As a result of the Tax Cuts and Jobs Act, alimony for future Texas divorcees will no longer be treated as a tax deduction. The rule will apply for future separation agreements starting in 2019. This historic change reverses the legislation enacted in 1942 that permitted tax deductions for alimony and ongoing spousal financial support.

Couples in Texas and throughout the U.S. with agreements put in place prior to 2019 won't be affected by the recent change in legislation. All divorce agreements drafted before 2019 will still be treated as tax deductible for reporting purposes.

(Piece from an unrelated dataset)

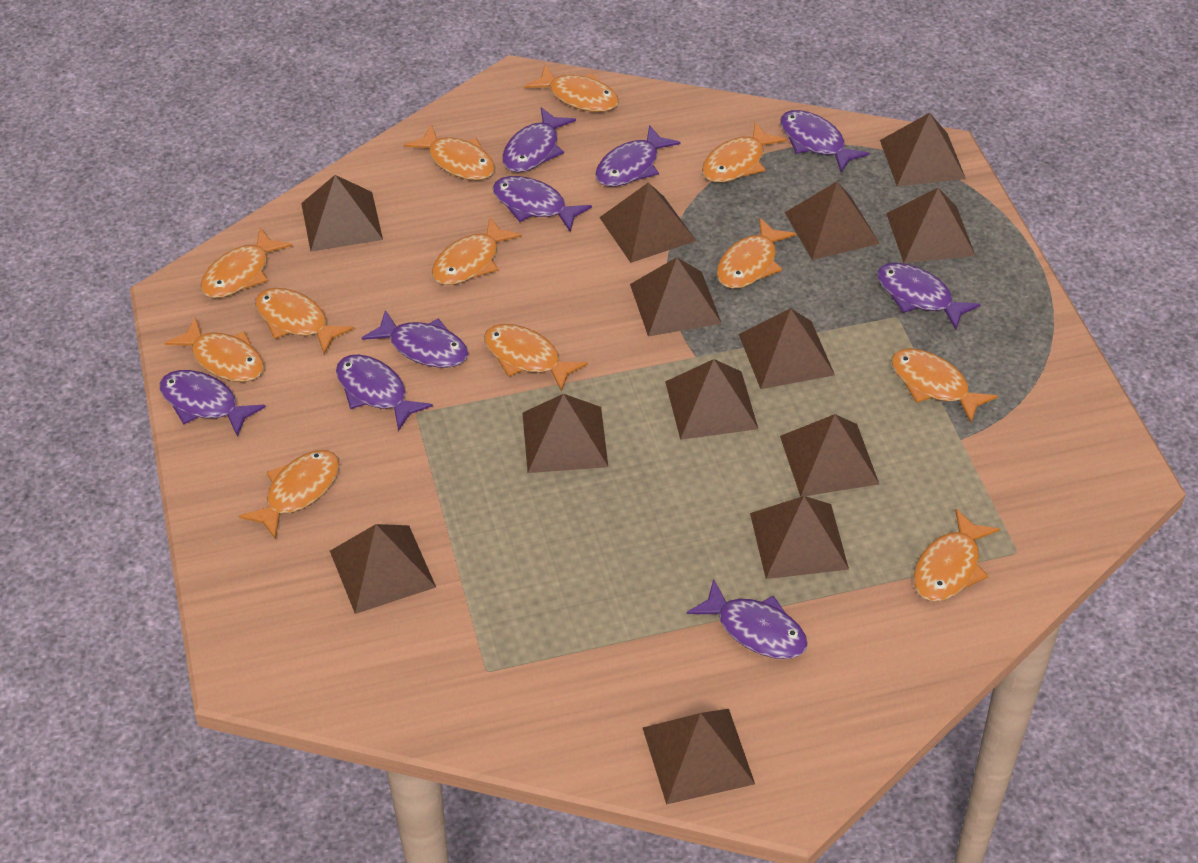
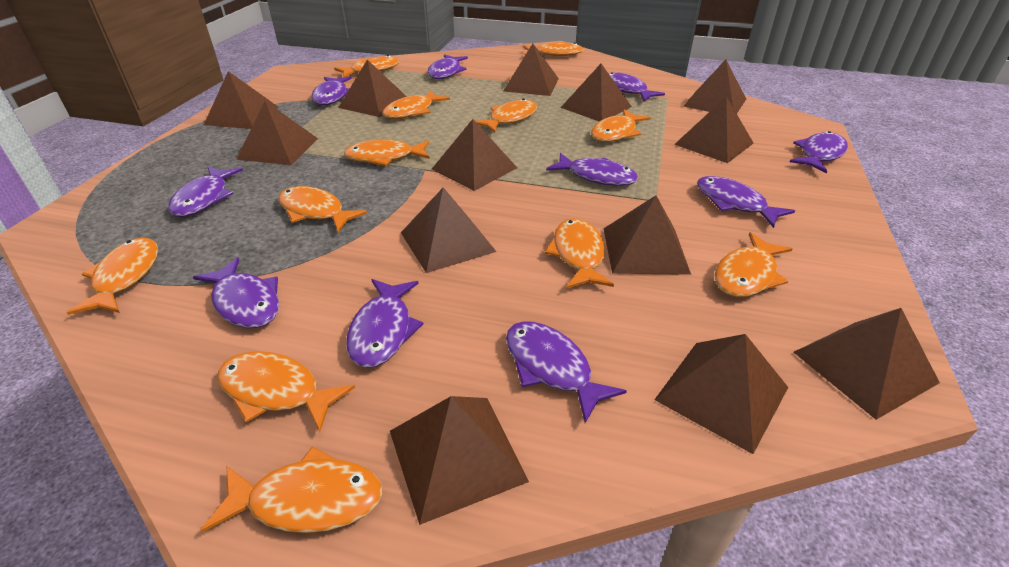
purple fish: [160,370,266,437] [336,354,433,431] [362,310,469,368] [492,176,592,232] [502,107,576,172] [595,125,681,187] [687,579,808,659] [780,110,870,173] [877,263,981,330] = 9 -> [168,166,243,217] [193,257,279,328] [312,77,351,105] [346,279,423,368] [427,54,468,79] [506,321,627,423] [546,153,638,186] [608,72,665,102] [697,176,795,228] [790,131,848,173] = 10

For future divorcees, however, the tax change could reduce the overall available income. Capitalizing off of any deduction for the purpose of alimony requires that the alimony be paid in actual money, not in nondeductible alimony like property. To leverage potential tax benefits, those required to pay alimony can transfer their account balances through a strategic property settlement, which isn't tax deductible, as a part of divorce negotiations. When money is transferred to IRAs using pre-tax dollars, a tax deduction can be created. The value of the recipient's retirement savings account will then be increased. If there are no withdrawals made before retirement age, the recipient avoids tax penalties.

Although receiving alimony tax-free can be perceived as being financially advantageous, this is not always the case. When the after-tax income available is reduced, the alimony paid will be dramatically reduced due to lack of available funds.

Tax-deferred IRAs and 401K funds may provide an advantage for both parties during divorce negotiations. The former spouse requesting spousal support for living expenses may benefit from alternative arrangements that create additional options for the provision of financial support. When in the midst of divorce negotiations, creatively seeking out tax savings opportunities can be explored with the assistance of a divorce attorney.